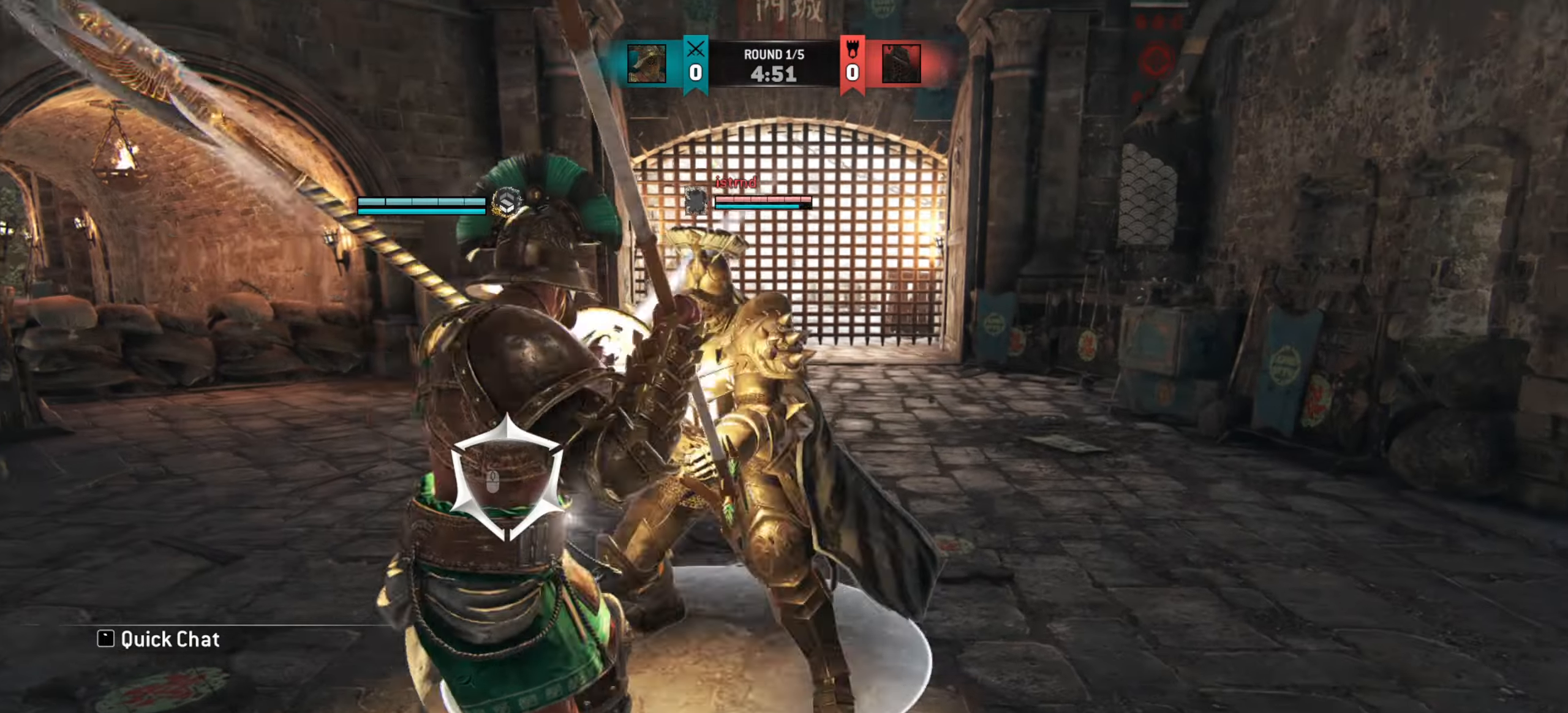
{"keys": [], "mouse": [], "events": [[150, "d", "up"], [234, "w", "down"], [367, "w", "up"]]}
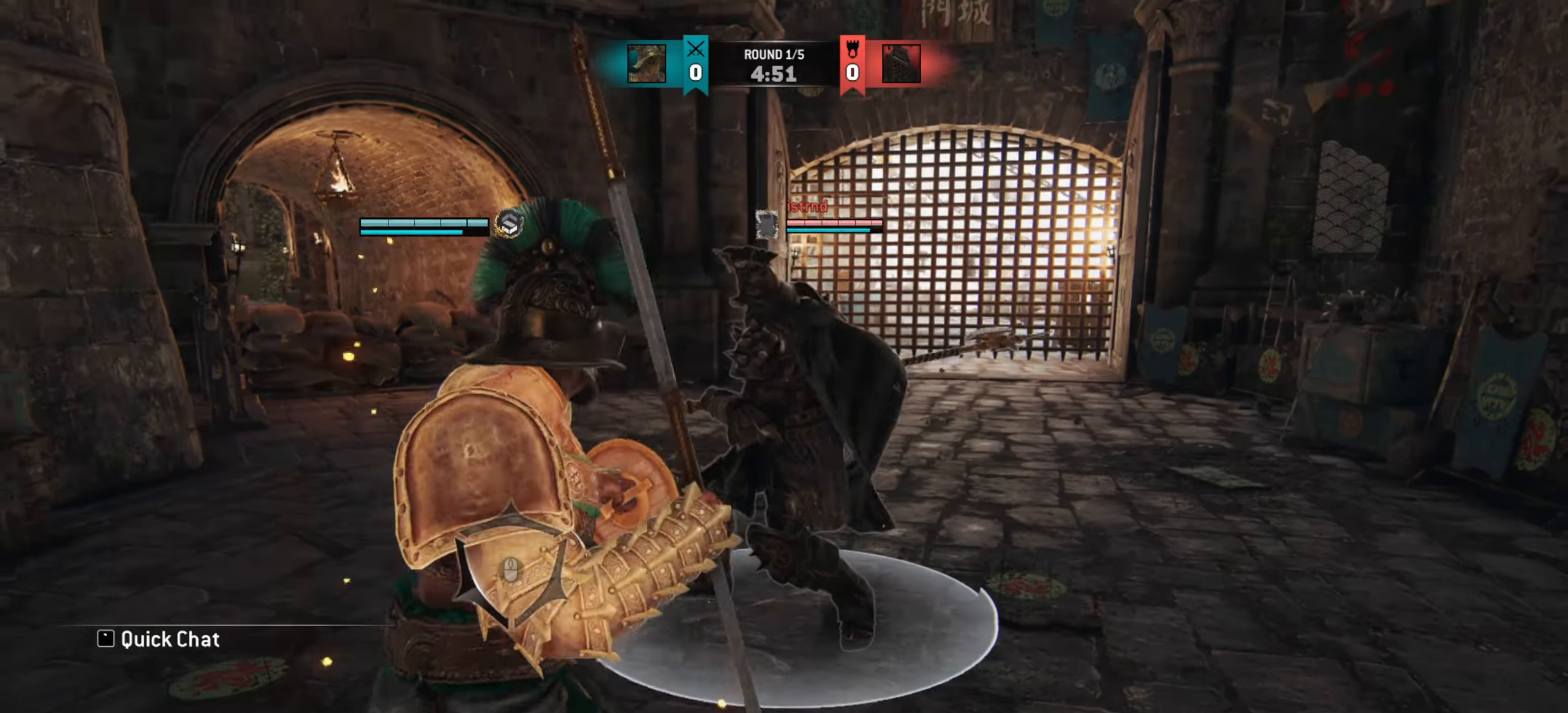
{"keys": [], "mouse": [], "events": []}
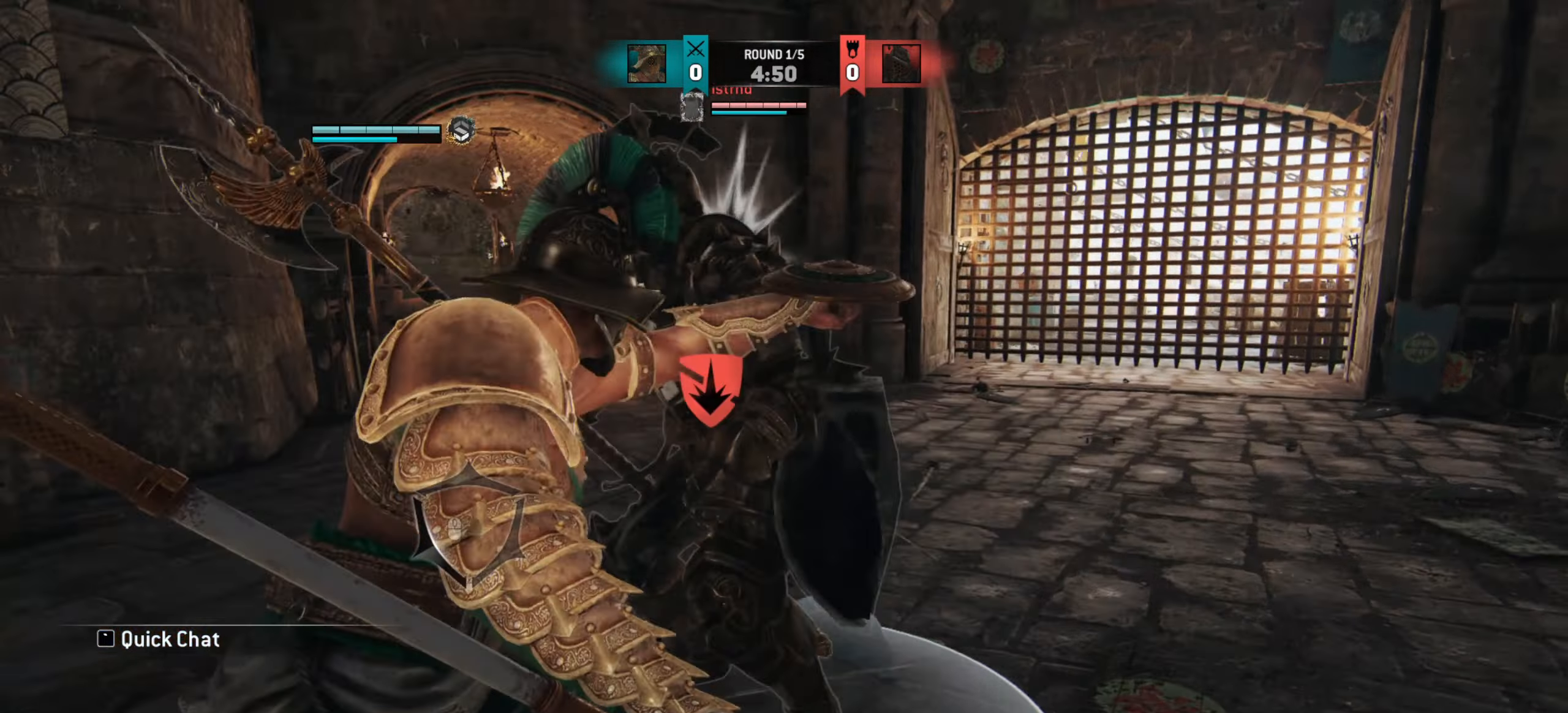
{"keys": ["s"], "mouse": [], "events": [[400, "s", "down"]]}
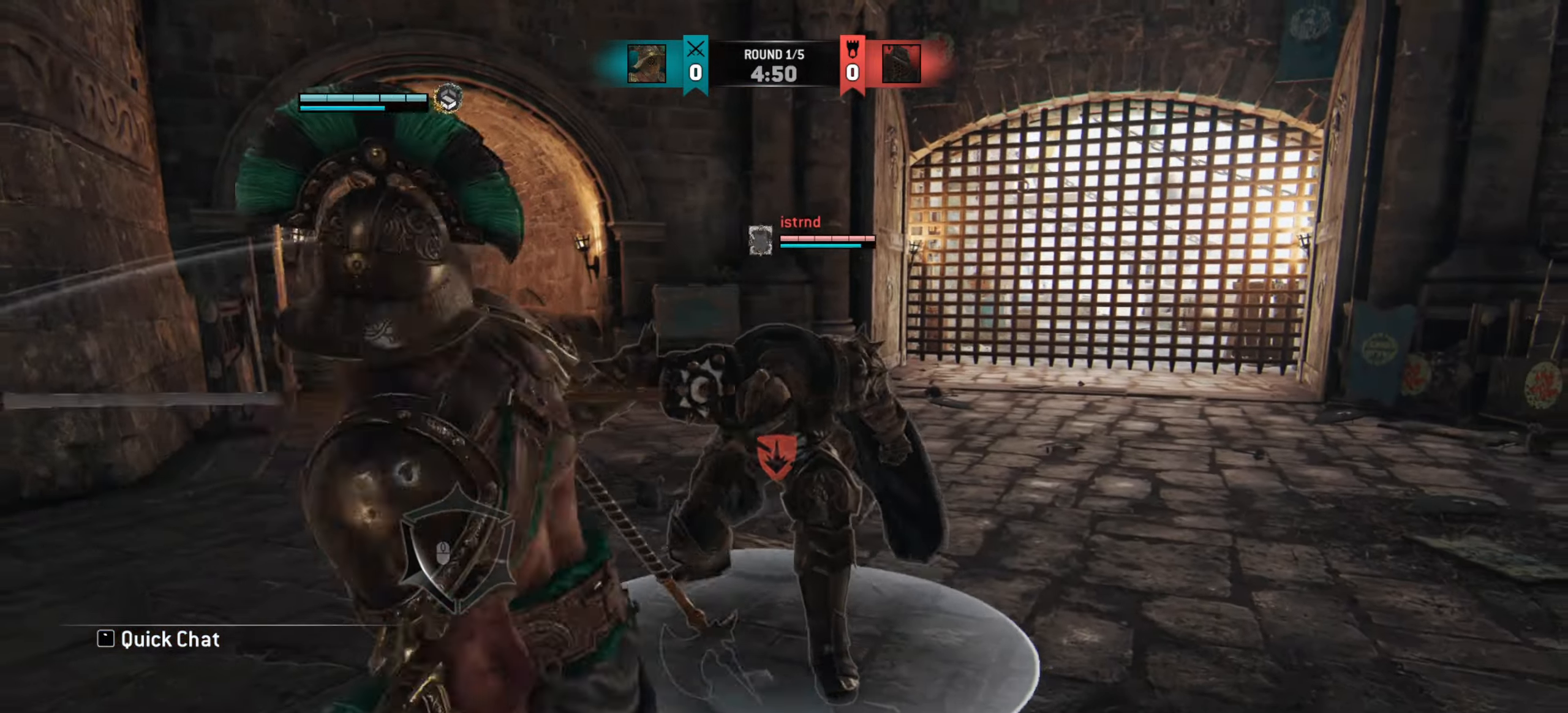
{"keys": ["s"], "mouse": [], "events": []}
━━━
— TASK INSTRUCTIONS —
Across the whole listing above, find every line with the string "down" and copy it.

— EXERCISE RESULT —
{"keys": [], "mouse": [], "events": [[150, "d", "up"], [234, "w", "down"], [367, "w", "up"]]}
{"keys": ["s"], "mouse": [], "events": [[400, "s", "down"]]}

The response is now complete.